O filme ensaia uma ruptura que não acontece ao final. Pelo contrário: faz de uma extrema força a profecia de Santinho sobre a dor reger os novos tempos. O filme mantém a humanidade do seu santo para, ao final, ressacralizá-lo. Não adianta, portanto, repetir o plano dele e de seu pai pelados na cama, dormindo. A imagem anterior prospecta melhor nos nossos sentidos, porque após o narcoléptico desenvolvimento dramático, são dramaticamente fortes os gritos que Santinho dá para sua multidão, quase como num renascimento que desatola a pasmaceira abjeta de seu protagonista, numa cena que faz apagar da lembrança o punhado de humilhações e ignorâncias junto aos personagens secundários. E é aqui, também, que o caráter “documental” casa-se muito bem com o ficcional, alternando planos gerais com os colados ao rosto de Daniel de Oliveira. Após uma série de conflitos e disfunções dentro daquele espaço social representado pelo pequeno punhado de personagens, a festa da menina santa se faz libertadora, despressuriza as tensões. Voltamos ao plano final dos pelados: Santinho, como seu pai ali, dorme o sono dos justos.

Essa estrutura desquadrinhada do filme entre dar cabo de um “real” e também criar carne para revesti-lo foi montada com peças de um outro cinema, o de Cláudio Assis. Isso é justificado, em dados, pelo convite a dois colaboradores de Assis: pela direção de fotografia por Lula Carvalho (câmera dos filmes de Cláudio Assis, fotografados pelo seu pai, Walter) e pela co-escritura do roteiro por Hilton Lacerda. A dupla cede seu material (em geral, extraordinário, diga-se) para que o contratante faça uso dele. Matheus, decerto, perdeu-se na utilização dos ingredientes. Assim, sabe-se que os dois longas de Cláudio Assis são marcadamente diferentes quanto à construção das cenas, do tempo dos planos e do posicionamento que o diretor faz diante do mundo – em Amarelo Manga, trabalha-se no dinamismo entre os planos (de duração mais curta) e uma pulsão de vida vulcânica; em Baixio das Bestas, opta-se pelos planos mais longos, por uma bidimensionalidade que estanca os deslocamentos dos atores nos espaços, que os coloca num estado mortem.

Assim, incorporando uma mesma “marca” nas imagens e, também, na própria dramaturgia, Nachtergaele opta por planos colados aos rostos dos personagens, a uma certa animalização gestual-existencial de boa parte do elenco, impondo um “estado orgânico” para compor esses personagens. A relação entre os seres, extremamente venal, vem dos dois longas de Assis, também. O plano alongado que traduzia morte em O Baixo das Bestas talvez tenha parecido melhor opção para o diretor deste A Festa da Menina Morta, o que se justificaria sob alguns aspectos tratados pelo filme, se essa duração larga não estivesse junto a uma carga visual e dramática extremamente carregada, ou seja, num barroquismo que cansa os olhos e torna o tempo da cena algo próximo do insuportável, por vezes. A intenção de Matheus não parece ter sido essa.

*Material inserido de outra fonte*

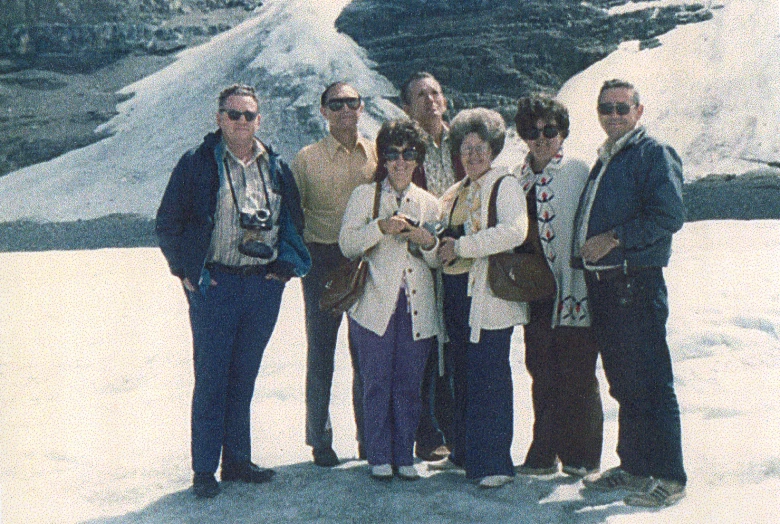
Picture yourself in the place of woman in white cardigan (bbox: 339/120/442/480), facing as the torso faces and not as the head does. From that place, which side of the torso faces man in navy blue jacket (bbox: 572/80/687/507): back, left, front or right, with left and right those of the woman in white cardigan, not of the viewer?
left

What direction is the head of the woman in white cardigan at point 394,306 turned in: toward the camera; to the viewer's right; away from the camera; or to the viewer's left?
toward the camera

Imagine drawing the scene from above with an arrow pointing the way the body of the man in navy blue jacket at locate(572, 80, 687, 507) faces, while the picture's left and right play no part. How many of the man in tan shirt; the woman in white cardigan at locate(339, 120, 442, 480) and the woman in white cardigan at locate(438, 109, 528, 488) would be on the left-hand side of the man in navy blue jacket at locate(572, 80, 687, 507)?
0

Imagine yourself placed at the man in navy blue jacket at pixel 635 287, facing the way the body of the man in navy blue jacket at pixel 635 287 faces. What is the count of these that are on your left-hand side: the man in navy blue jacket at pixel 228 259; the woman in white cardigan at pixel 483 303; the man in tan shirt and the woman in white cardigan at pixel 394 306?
0

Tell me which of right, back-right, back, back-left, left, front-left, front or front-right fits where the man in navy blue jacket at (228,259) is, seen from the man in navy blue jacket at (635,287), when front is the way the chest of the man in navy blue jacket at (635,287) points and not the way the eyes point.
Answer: front-right

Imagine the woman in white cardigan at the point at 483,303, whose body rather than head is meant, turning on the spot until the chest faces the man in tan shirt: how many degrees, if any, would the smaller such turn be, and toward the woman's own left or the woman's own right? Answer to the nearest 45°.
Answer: approximately 90° to the woman's own right

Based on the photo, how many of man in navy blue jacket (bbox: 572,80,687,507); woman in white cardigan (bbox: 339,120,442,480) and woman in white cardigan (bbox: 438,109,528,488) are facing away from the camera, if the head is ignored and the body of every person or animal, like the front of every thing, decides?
0

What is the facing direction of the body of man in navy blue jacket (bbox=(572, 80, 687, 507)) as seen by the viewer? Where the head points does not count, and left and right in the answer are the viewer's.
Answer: facing the viewer and to the left of the viewer

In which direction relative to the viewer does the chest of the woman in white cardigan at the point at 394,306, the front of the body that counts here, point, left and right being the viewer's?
facing the viewer

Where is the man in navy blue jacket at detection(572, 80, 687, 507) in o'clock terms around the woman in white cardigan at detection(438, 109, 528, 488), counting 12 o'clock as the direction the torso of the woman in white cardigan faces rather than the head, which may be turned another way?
The man in navy blue jacket is roughly at 8 o'clock from the woman in white cardigan.

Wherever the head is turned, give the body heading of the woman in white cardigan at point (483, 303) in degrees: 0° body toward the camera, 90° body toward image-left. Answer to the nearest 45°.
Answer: approximately 45°

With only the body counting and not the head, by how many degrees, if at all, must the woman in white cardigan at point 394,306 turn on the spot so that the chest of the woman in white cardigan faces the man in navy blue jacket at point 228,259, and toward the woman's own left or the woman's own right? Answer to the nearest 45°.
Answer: approximately 90° to the woman's own right

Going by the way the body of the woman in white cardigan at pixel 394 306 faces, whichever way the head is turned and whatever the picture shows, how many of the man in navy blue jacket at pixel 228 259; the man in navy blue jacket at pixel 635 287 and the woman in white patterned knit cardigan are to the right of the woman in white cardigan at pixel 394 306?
1

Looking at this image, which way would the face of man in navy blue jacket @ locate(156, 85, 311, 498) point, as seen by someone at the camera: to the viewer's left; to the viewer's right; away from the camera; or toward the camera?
toward the camera

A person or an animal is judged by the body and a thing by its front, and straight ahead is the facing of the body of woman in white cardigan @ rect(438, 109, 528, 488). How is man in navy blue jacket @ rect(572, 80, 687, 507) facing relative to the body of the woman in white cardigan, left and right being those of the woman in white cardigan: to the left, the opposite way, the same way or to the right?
the same way
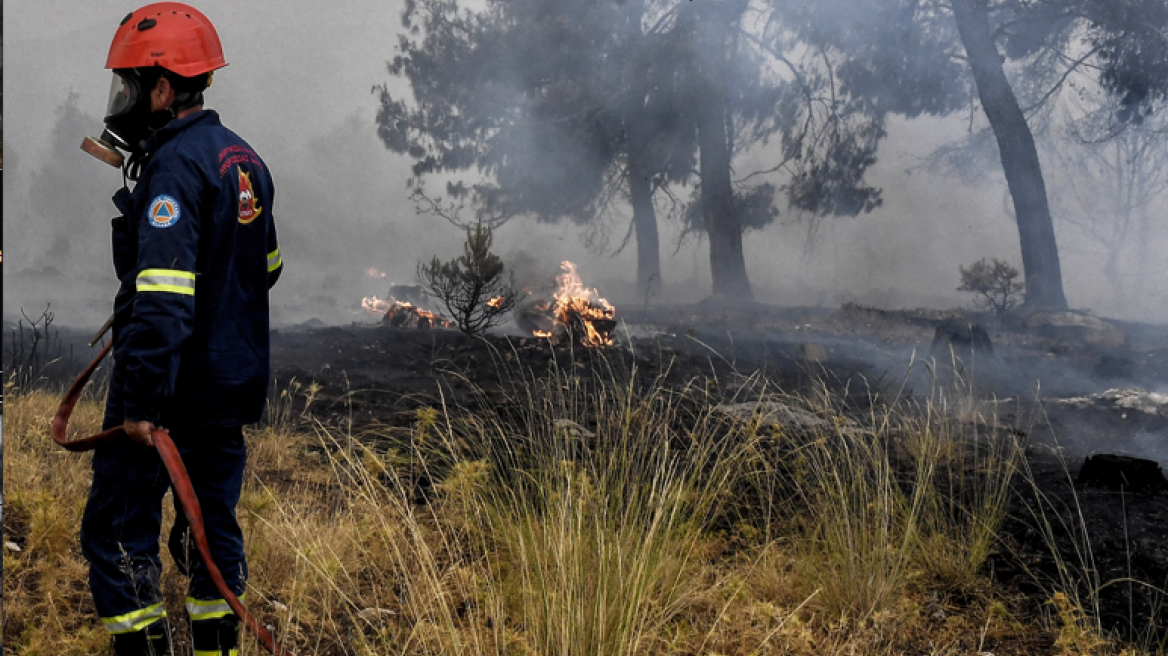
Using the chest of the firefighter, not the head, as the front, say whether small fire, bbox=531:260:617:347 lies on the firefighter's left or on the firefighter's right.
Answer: on the firefighter's right

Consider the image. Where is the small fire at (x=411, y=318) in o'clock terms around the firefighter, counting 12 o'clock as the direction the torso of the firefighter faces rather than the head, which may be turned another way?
The small fire is roughly at 2 o'clock from the firefighter.

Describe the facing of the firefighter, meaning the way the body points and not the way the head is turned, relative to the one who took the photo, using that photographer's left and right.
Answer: facing away from the viewer and to the left of the viewer
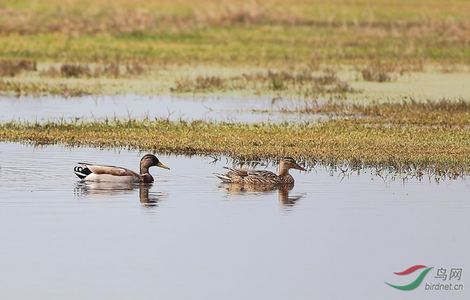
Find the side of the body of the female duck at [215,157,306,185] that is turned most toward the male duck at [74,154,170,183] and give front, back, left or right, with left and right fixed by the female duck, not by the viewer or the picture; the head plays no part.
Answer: back

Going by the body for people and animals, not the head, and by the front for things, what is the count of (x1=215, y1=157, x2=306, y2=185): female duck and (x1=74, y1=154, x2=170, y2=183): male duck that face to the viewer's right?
2

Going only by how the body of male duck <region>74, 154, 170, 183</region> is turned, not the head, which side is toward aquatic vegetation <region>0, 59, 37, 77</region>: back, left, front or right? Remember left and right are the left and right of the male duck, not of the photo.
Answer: left

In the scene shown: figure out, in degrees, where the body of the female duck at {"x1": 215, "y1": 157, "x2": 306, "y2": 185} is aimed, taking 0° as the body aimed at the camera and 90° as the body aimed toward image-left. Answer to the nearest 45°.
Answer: approximately 270°

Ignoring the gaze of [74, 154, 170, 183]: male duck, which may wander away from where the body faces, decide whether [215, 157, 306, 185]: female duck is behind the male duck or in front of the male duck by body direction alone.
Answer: in front

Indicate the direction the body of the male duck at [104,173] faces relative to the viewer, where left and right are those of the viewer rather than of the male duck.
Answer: facing to the right of the viewer
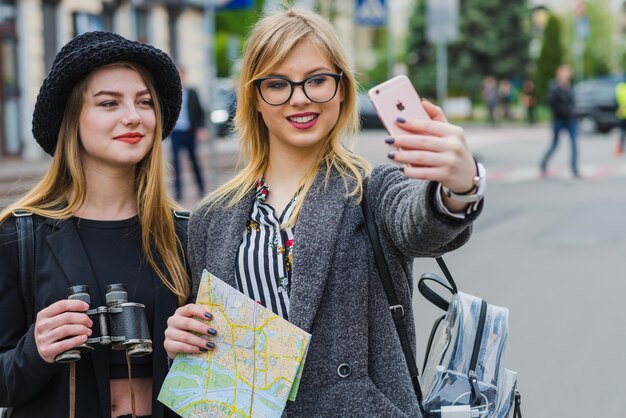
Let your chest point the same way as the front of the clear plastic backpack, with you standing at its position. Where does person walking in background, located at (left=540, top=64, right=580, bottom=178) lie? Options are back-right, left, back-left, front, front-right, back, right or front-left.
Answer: left

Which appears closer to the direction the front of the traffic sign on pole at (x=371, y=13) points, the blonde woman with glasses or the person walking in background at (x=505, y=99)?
the blonde woman with glasses

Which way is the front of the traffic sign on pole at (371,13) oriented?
toward the camera

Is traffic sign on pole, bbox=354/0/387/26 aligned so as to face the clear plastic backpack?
yes

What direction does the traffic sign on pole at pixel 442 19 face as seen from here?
away from the camera

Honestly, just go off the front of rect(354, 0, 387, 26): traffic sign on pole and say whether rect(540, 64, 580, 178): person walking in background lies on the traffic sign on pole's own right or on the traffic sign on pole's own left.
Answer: on the traffic sign on pole's own left

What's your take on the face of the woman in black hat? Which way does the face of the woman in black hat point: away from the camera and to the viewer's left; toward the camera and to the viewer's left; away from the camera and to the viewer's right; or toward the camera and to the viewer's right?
toward the camera and to the viewer's right

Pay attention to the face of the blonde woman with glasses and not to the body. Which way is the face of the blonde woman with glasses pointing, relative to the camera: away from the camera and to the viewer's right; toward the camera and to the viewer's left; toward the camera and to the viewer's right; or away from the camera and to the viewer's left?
toward the camera and to the viewer's right

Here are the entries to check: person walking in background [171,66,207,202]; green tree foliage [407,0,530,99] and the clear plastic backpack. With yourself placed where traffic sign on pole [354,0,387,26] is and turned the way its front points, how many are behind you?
1
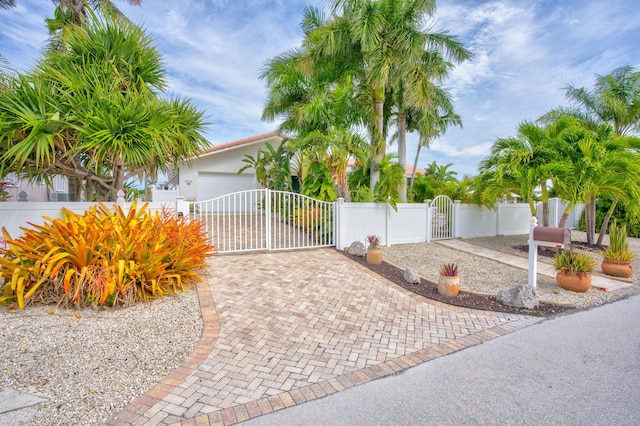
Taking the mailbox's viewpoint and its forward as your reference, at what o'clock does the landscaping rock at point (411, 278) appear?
The landscaping rock is roughly at 4 o'clock from the mailbox.

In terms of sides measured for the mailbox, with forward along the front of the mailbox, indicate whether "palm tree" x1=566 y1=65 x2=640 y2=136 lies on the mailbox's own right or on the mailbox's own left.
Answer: on the mailbox's own left

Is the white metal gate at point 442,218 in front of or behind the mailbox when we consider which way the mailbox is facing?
behind

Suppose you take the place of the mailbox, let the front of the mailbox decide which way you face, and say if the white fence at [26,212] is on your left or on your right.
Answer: on your right

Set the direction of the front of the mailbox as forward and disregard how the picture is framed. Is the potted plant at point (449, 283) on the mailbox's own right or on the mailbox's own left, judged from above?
on the mailbox's own right

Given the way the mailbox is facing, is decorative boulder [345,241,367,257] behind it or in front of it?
behind

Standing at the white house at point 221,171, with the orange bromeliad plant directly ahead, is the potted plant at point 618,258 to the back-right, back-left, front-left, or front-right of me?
front-left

Por isso é mais estranha ainda a escolha do diretor em animalizar seus seres em certas passagens. É uma gramática que tem muito a ver com Cláudio Assis, mas que não respeita o material humano que ele constrói para a tela (ainda que não deixe de ser notável, sobretudo ao não desabilitar certas potências individuais de seus personagens, que rebelam-se e buscam mudanças selvagens). Nachtergaele, mesmo com ferramentas de primeira, parece utilizá-las como um aprendiz. Um destemido aprendiz, não haja dúvida, aplicado já desde sua primeira direção cinematográfica. Mas vale seguir a lição da mesma escola da qual Matheus recorreu: o melhor do cinema de Cláudio Assis, apoiado aos talentos de Hilton Lacerda, Walter Carvalho e seu filho Lula, é a força com a qual ele se coloca no mundo, com a qual ele deixa claro em que lado está e onde o seu filme se coloca junto ao discurso. Matheus Nachtergaele, talvez pela timidez iniciante e certa candura de olhar sobre as coisas de um mundo chamado Brasil, acabou penumbrando o local onde seu discurso fílmico se coloca. Resta, contudo, pela expressividade do projeto escolhido para ser seu début, a imagem de um criador dando passos para se instalar como diretor.